Cada um por si contra a covid
Em parte, é o legado de quatro anos com Donald Trump na Casa Branca. Em parte, é a pressão da agenda política doméstica sobre cada governo que deve tomar suas decisões no combate à pandemia. Na esfera da economia privada, é a concorrência entre as gigantes da indústria farmacêutica pelo mercado mais do que promissor das vacinas contra o coronavírus.
O resultado da interação entre esses e outros fatores é que a crise sanitária mundial entra no segundo ano sob o signo que regeu os primeiros 12 meses desde que a covid irrompeu, na China. Medidas de prevenção, pesquisas e o desenvolvimento de imunizantes seguiram a lógica do cada um por si, com escassa coordenação. Ela esteve presente na União Europeia, pela natureza mesma do bloco, mas não foi o bastante para evitar uma disputa com os fornecedores de vacina.
Mais do que tudo, o fracasso das iniciativas destinadas a abordar a emergência por uma perspectiva multilateral significa que países com menor poderio econômico e político-diplomático ficaram, como seria de esperar, nos últimos lugares da fila. E, enquanto o vírus segue se expandindo e passando por mutações, as perspectivas mais otimistas indicam que a imunização não alcançará taxas significativas, em termos globais, antes do fim de 2021.
Seresteiro
Os primeiros 10 dias de Joe Biden na presidência confirmaram as expectativas de que os EUA retomariam, no essencial, as linhas mestras da política externa de Barack Obama, a quem o novo titular serviu como vice, de 2009 a 2017. Não apenas pela presença de um diplomata de carreira na chefia, o Departamento de Estado reorienta sua bússola na direção do sistema multilateral, com o retorno à OMS e ao Acordo de Paris sobre mudanças climáticas.
O veterano presidente, tarimbado por décadas de mandato no Senado, faz acenos também a aliados europeus que, como Alemanha e França, se ressentiam da opção de Trump por uma ação externa unilateral — sintetizada no lema “America first”. chanceler Angela Merkel deve passar o bastão após as eleições marcadas para setembro.

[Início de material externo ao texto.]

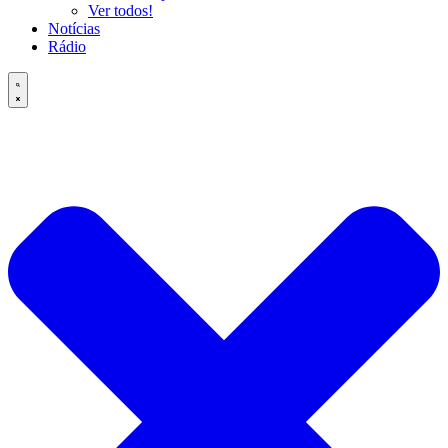
Ver todos!
Notícias
Rádio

O presidente Emmanuel Macron começa a pensar na disputa pelo segundo mandato no Eliseu, em 2022.
Para ambos, o tempo político é relativamente curto e demanda agilidade na rearticulação com o terceiro vértice do triângulo dominante da geopolítica global: EUA-China-UE. Às voltas com difíceis negociações que cercam o divórcio recém-consumado com o Reino Unido, os governantes europeus voltam os olhos para a margem oposta do Atlântico Norte na expectativa de escutar do novo parceiro o verso clássico da seresta eternizada na voz de Nelson Gonçalves: “Aqui me tens de regresso!”
Com que roupa?
Pelo ângulo de visão do Planalto e do Itamaraty, a troca de guarda em Washington se insinua como a primeira página de um roteiro ainda por escrever, ou como os primeiros passos de uma coreografia nem ao menos esboçada. O presidente Jair Bolsonaro e o chanceler Ernesto Araújo seguem tateando à procura de um caminho para recolocar nos trilhos as relações bilaterais, ao fim de dois anos de um pas-de-deux dançado à base de governo a governo.
Em meio a especulações sobre possíveis mudanças na equipe ministerial, inclusive como desdobramento da disputa pelo comando da Câmara e do Senado, o presidente continua buscando resposta à pergunta lançada no samba de Noel Rosa: “Com que roupa eu vou?”
Verde que te quero...
Desde já, a diplomacia brasileira tem na lista de prioridades a busca de acordes harmônicos com americanos e europeus no sempre controverso tema da política ambiental. Biden, como esperado, não apenas retomou o Acordo de Paris: indicou com clareza que os EUA apontarão os radares para a preservação da Amazônia. Macron, que empenhou seu prestígio de início de mandato nas negociações, reafirmou que a parceria comercial UE-Mercosul, fechada em 2019, terá a ratificação condicionada a cláusulas que possam coibir o desmatamento.
Uni-vos
Na corrida pela imunização, com governadores de Estado, ministros vários e outros atores políticos chamando para si a busca de acordos com fornecedores, mais um setor entra em campo. As principais centrais sindicais brasileiras já haviam acertado ponteiros com a Venezuela para organizar a distribuição, por aqui, de suprimentos de oxigênio doados para os hospitais, sobrecarregados com a súbita alta dos casos de covid. Agora, os dirigentes sindicais apelam aos colegas chineses para que ajudem a garantir o fornecimento de vacinas e insumos, de modo que Butantan e Fiocruz possam acelerar a produção local — ingrediente indispensável para a imunização deslanchar por aqui.